* [Required action]
Please give the number of lines that hold the string "CreationDate" in the listing, without any other words.

========================================================================

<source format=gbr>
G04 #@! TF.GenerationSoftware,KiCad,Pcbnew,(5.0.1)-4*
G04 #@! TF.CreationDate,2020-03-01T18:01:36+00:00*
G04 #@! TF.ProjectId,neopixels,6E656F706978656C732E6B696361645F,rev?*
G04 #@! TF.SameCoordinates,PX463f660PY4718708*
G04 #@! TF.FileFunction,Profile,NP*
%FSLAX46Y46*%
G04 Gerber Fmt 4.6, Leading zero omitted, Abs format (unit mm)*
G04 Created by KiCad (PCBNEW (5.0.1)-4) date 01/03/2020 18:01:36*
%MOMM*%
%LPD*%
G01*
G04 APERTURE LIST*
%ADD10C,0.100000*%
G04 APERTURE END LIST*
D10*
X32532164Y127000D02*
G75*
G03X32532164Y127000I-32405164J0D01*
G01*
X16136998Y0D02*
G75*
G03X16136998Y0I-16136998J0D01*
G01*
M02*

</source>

========================================================================

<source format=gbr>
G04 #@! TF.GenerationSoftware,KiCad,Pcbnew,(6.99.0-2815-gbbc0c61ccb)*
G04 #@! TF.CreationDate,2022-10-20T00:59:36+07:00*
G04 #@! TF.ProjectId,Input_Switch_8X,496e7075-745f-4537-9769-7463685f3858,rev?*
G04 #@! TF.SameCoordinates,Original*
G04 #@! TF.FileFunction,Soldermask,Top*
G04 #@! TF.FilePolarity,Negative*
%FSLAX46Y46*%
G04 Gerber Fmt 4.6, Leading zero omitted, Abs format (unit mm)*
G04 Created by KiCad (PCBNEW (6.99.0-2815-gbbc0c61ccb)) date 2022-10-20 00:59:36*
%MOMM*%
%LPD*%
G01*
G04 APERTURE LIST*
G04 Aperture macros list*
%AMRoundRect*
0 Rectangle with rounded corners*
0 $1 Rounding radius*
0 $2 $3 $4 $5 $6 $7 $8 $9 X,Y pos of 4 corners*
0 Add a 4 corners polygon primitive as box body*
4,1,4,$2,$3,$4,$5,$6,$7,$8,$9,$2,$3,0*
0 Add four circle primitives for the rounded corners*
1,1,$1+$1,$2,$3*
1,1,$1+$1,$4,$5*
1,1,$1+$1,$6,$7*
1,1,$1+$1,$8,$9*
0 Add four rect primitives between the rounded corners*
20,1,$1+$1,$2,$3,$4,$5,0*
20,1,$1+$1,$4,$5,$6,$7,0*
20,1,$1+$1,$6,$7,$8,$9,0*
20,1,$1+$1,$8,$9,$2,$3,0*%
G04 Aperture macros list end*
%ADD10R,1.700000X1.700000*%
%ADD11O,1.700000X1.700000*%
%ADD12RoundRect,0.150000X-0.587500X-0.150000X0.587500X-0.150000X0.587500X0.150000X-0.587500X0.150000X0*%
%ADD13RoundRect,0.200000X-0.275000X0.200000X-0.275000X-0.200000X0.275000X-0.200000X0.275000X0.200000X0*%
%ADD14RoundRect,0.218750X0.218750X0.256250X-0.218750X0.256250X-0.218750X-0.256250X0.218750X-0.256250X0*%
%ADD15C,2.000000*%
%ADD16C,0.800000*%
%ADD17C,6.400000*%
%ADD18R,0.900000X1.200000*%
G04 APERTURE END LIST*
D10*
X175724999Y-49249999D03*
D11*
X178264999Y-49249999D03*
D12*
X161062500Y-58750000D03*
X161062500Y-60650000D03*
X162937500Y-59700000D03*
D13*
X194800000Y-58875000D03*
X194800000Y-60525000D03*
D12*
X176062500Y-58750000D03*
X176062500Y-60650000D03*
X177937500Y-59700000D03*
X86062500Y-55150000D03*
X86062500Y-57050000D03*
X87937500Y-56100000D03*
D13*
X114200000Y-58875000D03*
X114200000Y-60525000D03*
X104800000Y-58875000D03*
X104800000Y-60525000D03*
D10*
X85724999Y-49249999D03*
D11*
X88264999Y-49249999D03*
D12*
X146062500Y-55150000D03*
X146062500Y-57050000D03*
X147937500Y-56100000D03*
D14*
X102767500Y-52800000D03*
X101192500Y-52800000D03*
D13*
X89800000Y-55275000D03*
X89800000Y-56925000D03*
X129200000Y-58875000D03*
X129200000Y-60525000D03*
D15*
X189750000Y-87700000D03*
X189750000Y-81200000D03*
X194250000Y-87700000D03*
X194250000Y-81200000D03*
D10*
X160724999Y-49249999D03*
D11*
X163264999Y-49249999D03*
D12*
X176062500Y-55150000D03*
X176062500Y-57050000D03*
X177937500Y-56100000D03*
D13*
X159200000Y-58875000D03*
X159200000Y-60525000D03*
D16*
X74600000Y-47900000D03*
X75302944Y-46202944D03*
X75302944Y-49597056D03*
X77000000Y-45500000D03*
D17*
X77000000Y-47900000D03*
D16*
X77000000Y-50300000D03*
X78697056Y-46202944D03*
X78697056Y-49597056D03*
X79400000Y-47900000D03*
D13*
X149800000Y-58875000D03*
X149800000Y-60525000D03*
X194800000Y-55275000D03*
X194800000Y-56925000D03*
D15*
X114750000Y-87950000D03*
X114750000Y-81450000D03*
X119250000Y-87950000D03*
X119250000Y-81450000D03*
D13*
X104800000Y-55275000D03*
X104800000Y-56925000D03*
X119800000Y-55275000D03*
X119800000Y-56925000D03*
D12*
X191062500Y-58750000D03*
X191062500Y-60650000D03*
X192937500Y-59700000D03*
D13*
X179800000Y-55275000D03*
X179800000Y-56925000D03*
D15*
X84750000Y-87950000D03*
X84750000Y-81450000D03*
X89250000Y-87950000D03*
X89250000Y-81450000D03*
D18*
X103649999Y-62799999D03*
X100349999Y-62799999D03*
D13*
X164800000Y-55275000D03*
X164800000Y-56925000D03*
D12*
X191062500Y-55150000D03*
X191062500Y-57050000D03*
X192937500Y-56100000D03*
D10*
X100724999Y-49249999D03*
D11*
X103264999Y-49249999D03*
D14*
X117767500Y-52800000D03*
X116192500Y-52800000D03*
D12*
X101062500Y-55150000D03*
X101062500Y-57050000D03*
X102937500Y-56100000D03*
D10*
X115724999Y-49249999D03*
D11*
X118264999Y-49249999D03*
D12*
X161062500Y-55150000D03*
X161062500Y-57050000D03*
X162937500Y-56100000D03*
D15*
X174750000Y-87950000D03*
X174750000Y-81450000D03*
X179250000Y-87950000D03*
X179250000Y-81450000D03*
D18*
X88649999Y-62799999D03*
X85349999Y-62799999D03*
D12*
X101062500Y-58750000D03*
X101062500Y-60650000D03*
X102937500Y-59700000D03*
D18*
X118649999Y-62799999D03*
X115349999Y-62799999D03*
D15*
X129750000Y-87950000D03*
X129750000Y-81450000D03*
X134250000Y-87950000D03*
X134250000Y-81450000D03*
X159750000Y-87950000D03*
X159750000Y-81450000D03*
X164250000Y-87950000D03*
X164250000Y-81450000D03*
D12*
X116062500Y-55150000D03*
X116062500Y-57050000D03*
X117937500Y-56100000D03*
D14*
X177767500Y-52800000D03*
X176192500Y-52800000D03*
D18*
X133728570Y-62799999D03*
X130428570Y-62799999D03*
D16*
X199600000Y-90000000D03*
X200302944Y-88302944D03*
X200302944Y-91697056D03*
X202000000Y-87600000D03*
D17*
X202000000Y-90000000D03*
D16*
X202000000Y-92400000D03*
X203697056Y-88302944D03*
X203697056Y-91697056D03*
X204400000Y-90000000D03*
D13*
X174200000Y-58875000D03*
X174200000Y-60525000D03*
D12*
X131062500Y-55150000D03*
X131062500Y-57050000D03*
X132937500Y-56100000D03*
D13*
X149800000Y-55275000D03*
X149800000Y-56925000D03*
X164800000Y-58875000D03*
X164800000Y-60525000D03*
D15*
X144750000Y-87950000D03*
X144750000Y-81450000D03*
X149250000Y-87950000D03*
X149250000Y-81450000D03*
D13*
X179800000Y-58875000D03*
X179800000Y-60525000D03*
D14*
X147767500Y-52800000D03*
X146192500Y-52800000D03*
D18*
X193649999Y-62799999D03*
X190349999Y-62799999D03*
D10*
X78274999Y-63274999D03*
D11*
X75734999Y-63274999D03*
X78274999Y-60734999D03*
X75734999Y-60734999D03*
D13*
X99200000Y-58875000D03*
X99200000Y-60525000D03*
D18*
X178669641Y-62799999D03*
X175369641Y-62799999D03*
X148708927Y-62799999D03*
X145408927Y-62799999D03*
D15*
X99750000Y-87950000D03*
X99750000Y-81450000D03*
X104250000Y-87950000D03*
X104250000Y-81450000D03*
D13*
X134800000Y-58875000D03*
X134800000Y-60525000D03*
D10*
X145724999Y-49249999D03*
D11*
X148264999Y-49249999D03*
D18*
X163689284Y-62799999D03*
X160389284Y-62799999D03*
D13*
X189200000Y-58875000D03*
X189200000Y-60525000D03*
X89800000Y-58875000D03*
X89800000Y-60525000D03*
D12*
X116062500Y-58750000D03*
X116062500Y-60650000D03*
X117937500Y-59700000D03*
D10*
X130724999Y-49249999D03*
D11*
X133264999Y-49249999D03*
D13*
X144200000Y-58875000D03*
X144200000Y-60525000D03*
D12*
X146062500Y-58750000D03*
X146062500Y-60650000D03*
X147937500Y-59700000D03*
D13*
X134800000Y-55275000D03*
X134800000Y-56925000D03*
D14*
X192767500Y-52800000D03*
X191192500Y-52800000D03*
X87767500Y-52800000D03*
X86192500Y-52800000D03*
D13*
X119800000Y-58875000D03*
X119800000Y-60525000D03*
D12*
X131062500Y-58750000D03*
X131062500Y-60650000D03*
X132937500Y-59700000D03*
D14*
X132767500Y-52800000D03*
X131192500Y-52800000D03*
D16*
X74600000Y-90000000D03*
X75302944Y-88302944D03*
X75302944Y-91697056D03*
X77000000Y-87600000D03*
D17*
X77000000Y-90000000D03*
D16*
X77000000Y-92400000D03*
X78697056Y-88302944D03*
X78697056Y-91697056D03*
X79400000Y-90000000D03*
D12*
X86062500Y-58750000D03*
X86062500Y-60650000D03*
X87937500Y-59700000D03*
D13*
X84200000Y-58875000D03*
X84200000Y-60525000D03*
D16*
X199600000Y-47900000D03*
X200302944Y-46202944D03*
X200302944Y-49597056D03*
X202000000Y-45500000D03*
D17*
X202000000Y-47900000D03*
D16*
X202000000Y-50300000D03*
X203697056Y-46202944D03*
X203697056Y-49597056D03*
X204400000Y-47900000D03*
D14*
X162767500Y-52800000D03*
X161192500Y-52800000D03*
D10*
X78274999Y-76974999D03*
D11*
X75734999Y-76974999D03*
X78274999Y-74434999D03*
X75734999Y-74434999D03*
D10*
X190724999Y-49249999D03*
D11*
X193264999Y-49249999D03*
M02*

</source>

========================================================================

* [Response]
2